UK universities need to fundamentally re-evaluate the way they are run and look at adopting a more collaborative and interdependent approach after “losing sight of their public good role” amid increased competition, a report has warned.
The model in which all institutions strive to be seen as “world class” has led to “negative systemic effects” and has drained resources from the wider sector, creating an unequal and hierarchical landscape, says the paper, authored by Edward Venning, founding partner at Six Ravens Consulting, for the Higher Education Policy Institute (Hepi).
It argues that the UK needs to “fundamentally re-evaluate the way universities are run in the UK”, with the new Labour government urged to create an independent commission that considers new business models and greater differentiation between providers.
Collaborative structures and joint ventures should be preferred to mergers and acquisitions, especially in the case of distressed providers, the report adds, with a major transition fund needed to support the changes.
“For too long, merger and acquisition has been the default structural approach in expansion and crisis alike,” the report says. “This is problematic, as it threatens the autonomy, identity and pedagogy of the merged institutions.”
Frances Corner, the warden of report sponsor Goldsmiths, University of London – one of the universities that has suffered from financial difficulties in recent years – said “more, not fewer, graduates” were needed in the era of technology, but “structural reform of our sector is essential”.
The report says that English higher education institutions historically worked together in interdependent networks or group structures or within local government, but “this interdependence has been eroded by the drive for competition”.
“While competition may advance individual choice, ‘unregulated market forces in education tend to fragment the common educational infrastructure – and values – on which everyone depends’. Our atomised educational infrastructure requires stronger, more active leadership and governance, and more dynamic use of our organisational, financial, staffing and academic autonomy,” it adds.
The fight to be recognised as “world class” has created regional and course disparities in which “some institutions become too big and, frankly, too rich to fail, while the rest face fundamental challenges to their business models and liquidity”.
“Along the way, we have abandoned modes of education that are common to professional formation and lifelong learning, such as shorter, less immersive and non-credentialed education,” which is a loss for both the wider education sector and students, it finds.
Mr Venning told Times Higher Education that “we’ve lost sight of the public good argument in higher education”, which had resulted in a narrowing of the diversity of the sector and what it?was there to achieve.
“Higher education is broadly a public good.
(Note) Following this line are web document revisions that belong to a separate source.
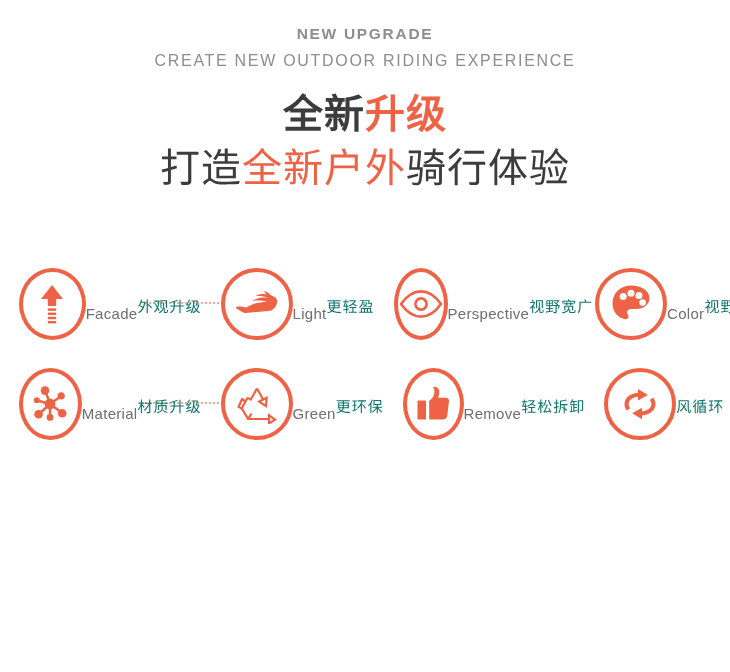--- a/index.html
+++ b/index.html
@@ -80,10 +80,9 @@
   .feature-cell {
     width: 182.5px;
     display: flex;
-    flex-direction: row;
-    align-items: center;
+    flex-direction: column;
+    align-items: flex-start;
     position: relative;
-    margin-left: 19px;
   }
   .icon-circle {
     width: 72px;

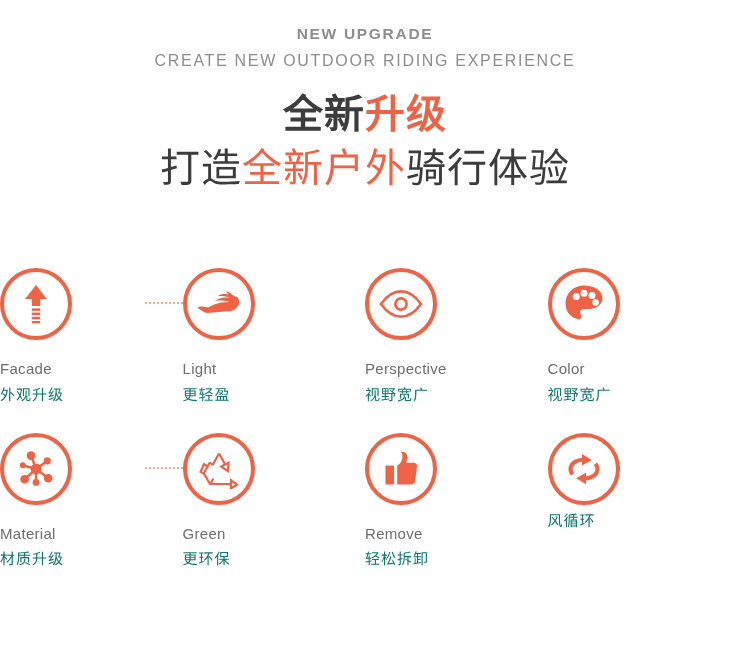--- a/index.html
+++ b/index.html
@@ -110,7 +110,7 @@
   .label-cn {
     margin-top: 7px;
     font-size: 15px;
-    color: #0f766e;
+    color: #ef4444;
     letter-spacing: 1px;
     line-height: 1.25;
     white-space: nowrap;

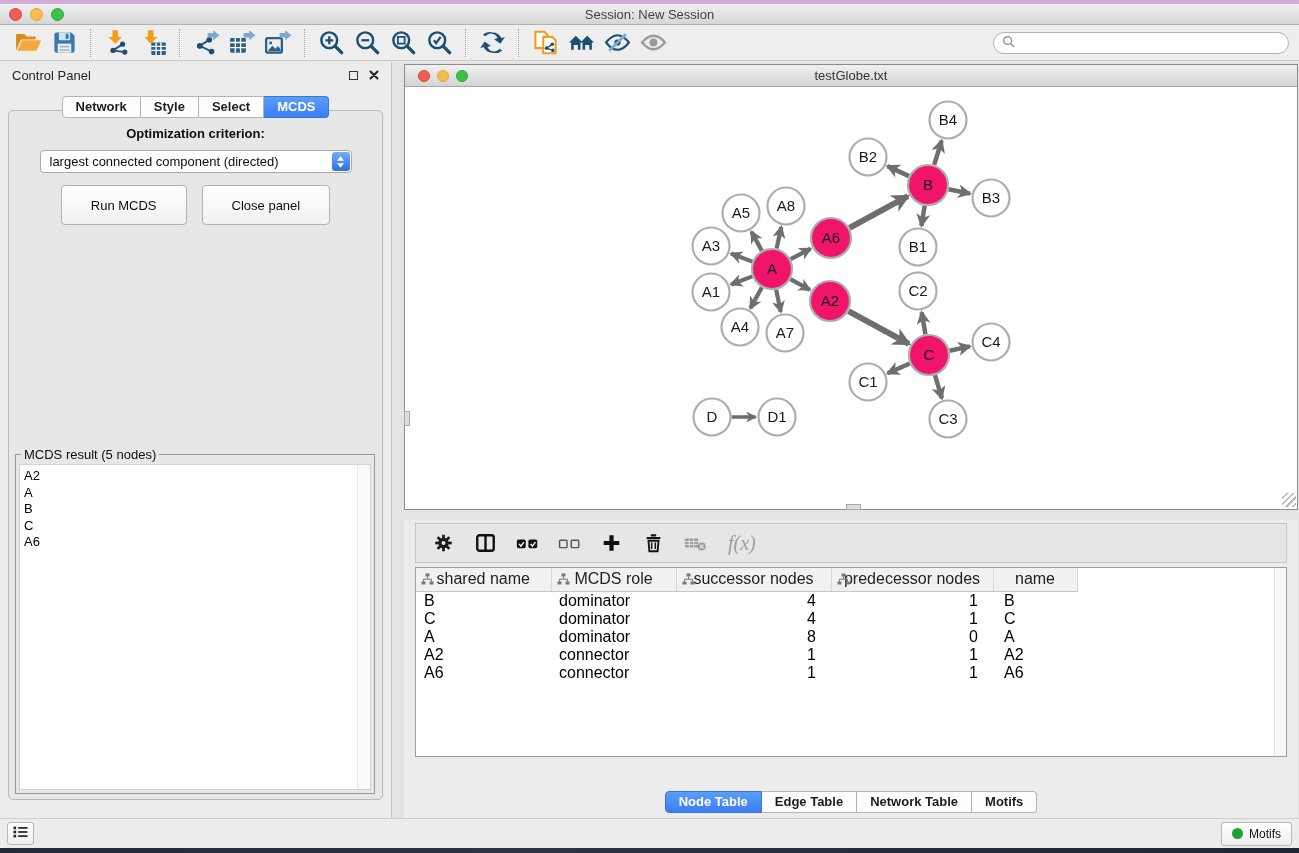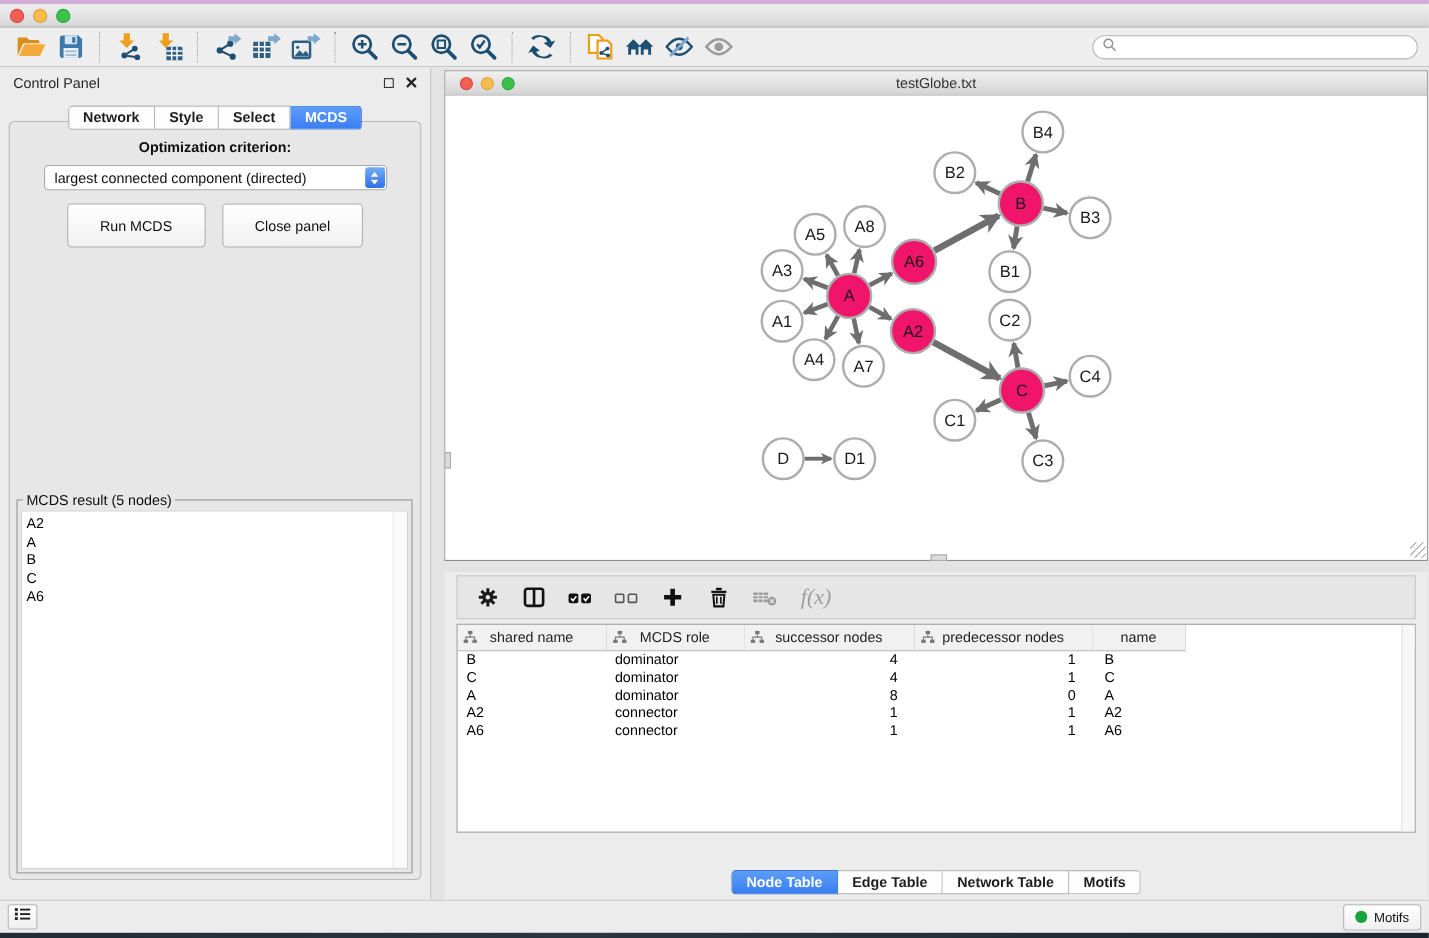--- a/index.html
+++ b/index.html
@@ -150,6 +150,7 @@
       <span class="light yellow"></span>
       <span class="light green"></span>
     </div>
+    <div class="app-title">Session: New Session</div>
   </div>
 
   <div class="toolbar">

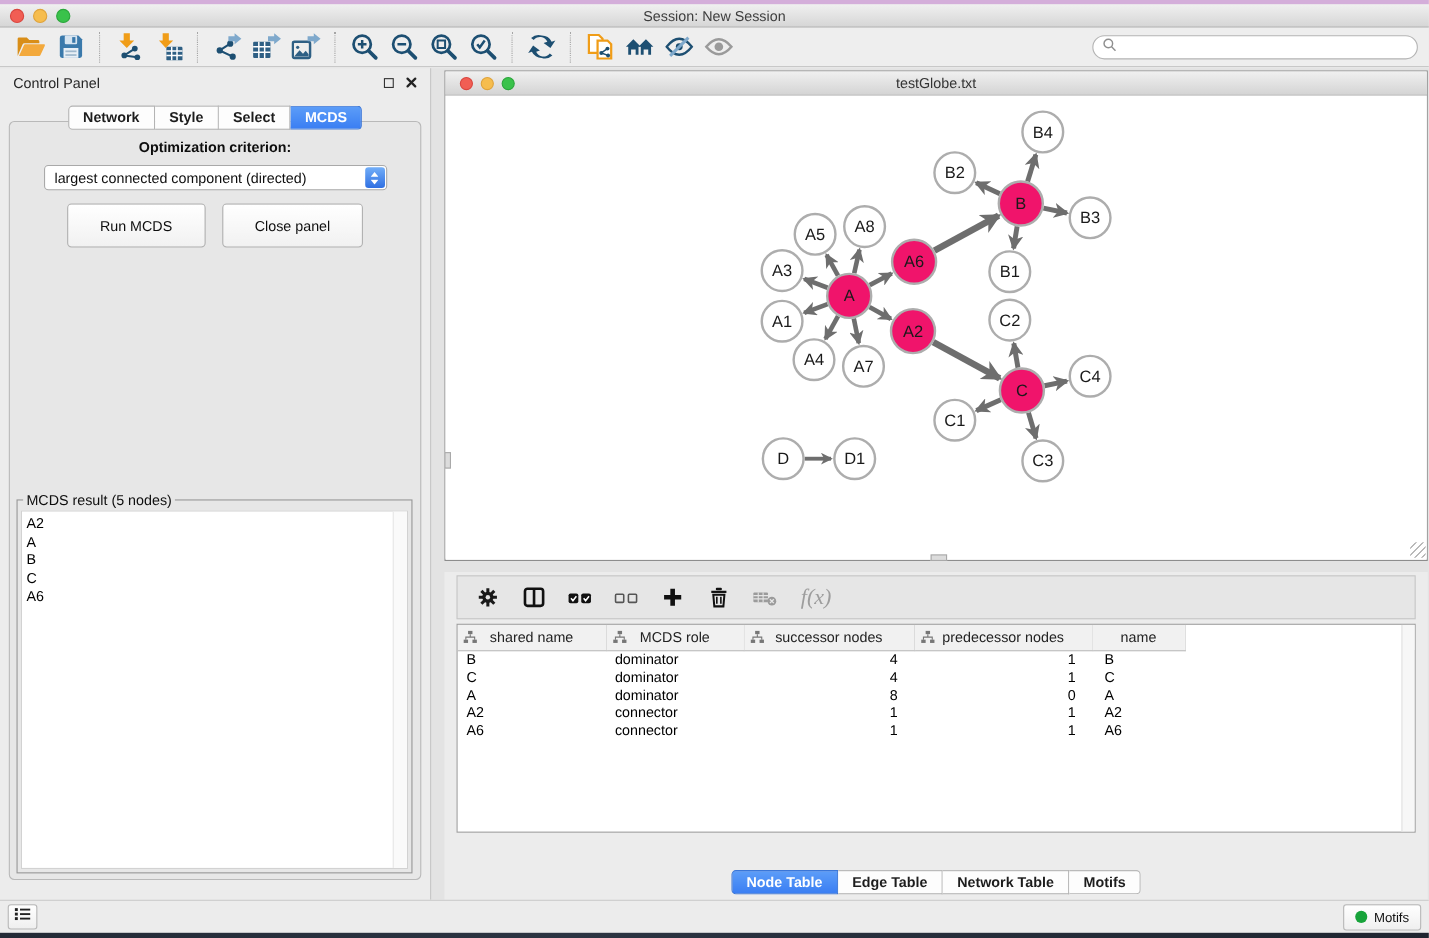--- a/index.html
+++ b/index.html
@@ -109,7 +109,7 @@
               font-size:20px; color:#9d9d9d; margin-left:2px; }
   .tp-table { margin:4px 11px 0; height:190px; background:#fff;
               border:1px solid #9c9c9c; position:relative; overflow:hidden; }
-  table { border-collapse:collapse; table-layout:fixed; width:100%; font-size:13px;padding-left:26px; }
+  table { border-collapse:collapse; table-layout:fixed; width:100%; font-size:16px;padding-left:26px; }
   th { height:23px; background:#f1f1f1; border-bottom:1px solid #c6c6c6;
        border-right:1px solid #d8d8d8; font-weight:normal; color:#222;
        text-align:center; position:relative; }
There’s no real way to make it in this system pay for itself. I think the pretence that it can pay for itself is a bit of political misdirection,” he said.
“When you put this idea of competition into the sector, you’re preventing some ways of working together beneficially.”
Other recommendations included in the report are that Universities UK and other sector bodies should collaborate to establish a sector-wide leadership body for higher education; that the Office for Students’ remit is amended to include accountability for the overall health of providers and the sector; and the use of mergers and acquisitions in higher education are reviewed.
“This is a growth argument,” Mr Venning added. “Do we get to growth by cutting back on higher education? Absolutely not. Why would we believe that? Every single indicator we have would suggest that that’s the worst thing we could do.”